My way of thinking is this.... if a kid wants to leaarn the last of the last then take him/her to a respetable BJJ dojo or master and that's will be fine, thi kid will learn BJJ in a safe and nice enviroment where the sensei can teach him/her values like another martial art. However let me tell you at least in my country one fellow goes to MMA seminars and then opens hiss dojo in the backyear of his hpouse and starts teaching young people some MMA moves with any values and just to take off the s... of another persons and this is dangerous.

Personaly if one of my daughters wanted to so martial arts I will enroll them in a respetable Aikido dojo or Judo Dojo and the same for karate or tkd dojang, I will never allow them to go to any of those new kid in twon studios where a punk teaches kick boxing/mua tay or MMA.

Manny


----------



## K-man (Apr 25, 2014)
- - -
**Exercise instructions:**
**a)** Please quote the forum post from "My way of thinking" up to and including "(Apr 25, 2014)".
**b)** Translate this sentence from the forum post into Spanish: "Personaly if one of my daughters wanted to so martial arts I will enroll them in a respetable Aikido dojo or Judo Dojo and the same for karate or tkd dojang, I will never allow them to go to any of those new kid in twon studios where a punk teaches kick boxing/mua tay or MMA."
**c)** List every martial art or combat sport the forum post names.
- - -
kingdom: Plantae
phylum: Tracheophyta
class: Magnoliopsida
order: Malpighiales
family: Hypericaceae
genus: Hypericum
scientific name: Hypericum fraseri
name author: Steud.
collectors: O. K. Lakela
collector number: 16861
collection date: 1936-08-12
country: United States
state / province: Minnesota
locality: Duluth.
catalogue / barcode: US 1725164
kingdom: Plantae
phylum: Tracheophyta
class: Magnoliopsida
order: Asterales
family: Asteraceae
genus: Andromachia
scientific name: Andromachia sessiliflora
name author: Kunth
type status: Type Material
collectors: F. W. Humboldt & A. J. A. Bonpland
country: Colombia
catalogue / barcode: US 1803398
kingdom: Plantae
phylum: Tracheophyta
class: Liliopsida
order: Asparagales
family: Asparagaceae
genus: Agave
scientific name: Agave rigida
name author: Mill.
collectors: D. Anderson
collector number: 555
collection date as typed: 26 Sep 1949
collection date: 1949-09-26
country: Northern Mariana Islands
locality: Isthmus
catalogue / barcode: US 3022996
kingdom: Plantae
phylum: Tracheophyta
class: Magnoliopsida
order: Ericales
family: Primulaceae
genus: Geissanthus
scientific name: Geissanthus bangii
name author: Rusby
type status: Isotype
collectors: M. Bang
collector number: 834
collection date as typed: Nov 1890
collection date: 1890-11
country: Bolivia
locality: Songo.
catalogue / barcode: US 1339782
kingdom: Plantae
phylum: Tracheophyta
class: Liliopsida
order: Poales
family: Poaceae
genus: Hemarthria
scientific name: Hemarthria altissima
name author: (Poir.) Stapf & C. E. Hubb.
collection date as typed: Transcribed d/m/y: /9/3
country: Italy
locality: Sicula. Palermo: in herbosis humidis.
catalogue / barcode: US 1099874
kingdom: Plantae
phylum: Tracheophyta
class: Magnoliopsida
- - -
**Solution list:**
**a)**
My way of thinking is this.... if a kid wants to leaarn the last of the last then take him/her to a respetable BJJ dojo or master and that's will be fine, thi kid will learn BJJ in a safe and nice enviroment where the sensei can teach him/her values like another martial art. However let me tell you at least in my country one fellow goes to MMA seminars and then opens hiss dojo in the backyear of his hpouse and starts teaching young people some MMA moves with any values and just to take off the s... of another persons and this is dangerous.

Personaly if one of my daughters wanted to so martial arts I will enroll them in a respetable Aikido dojo or Judo Dojo and the same for karate or tkd dojang, I will never allow them to go to any of those new kid in twon studios where a punk teaches kick boxing/mua tay or MMA.

Manny


----------



## K-man (Apr 25, 2014)

**b)** Personalmente, si una de mis hijas quisiera practicar artes marciales, las inscribiría en un dojo respetable de aikido o de judo, y lo mismo en un dojang de karate o de tkd; nunca les permitiría ir a ninguno de esos estudios recién llegados a la ciudad donde un punk enseña kickboxing/muay thai o MMA.

**c)**
BJJ
MMA
Aikido
Judo
karate
tkd
kick boxing
mua tay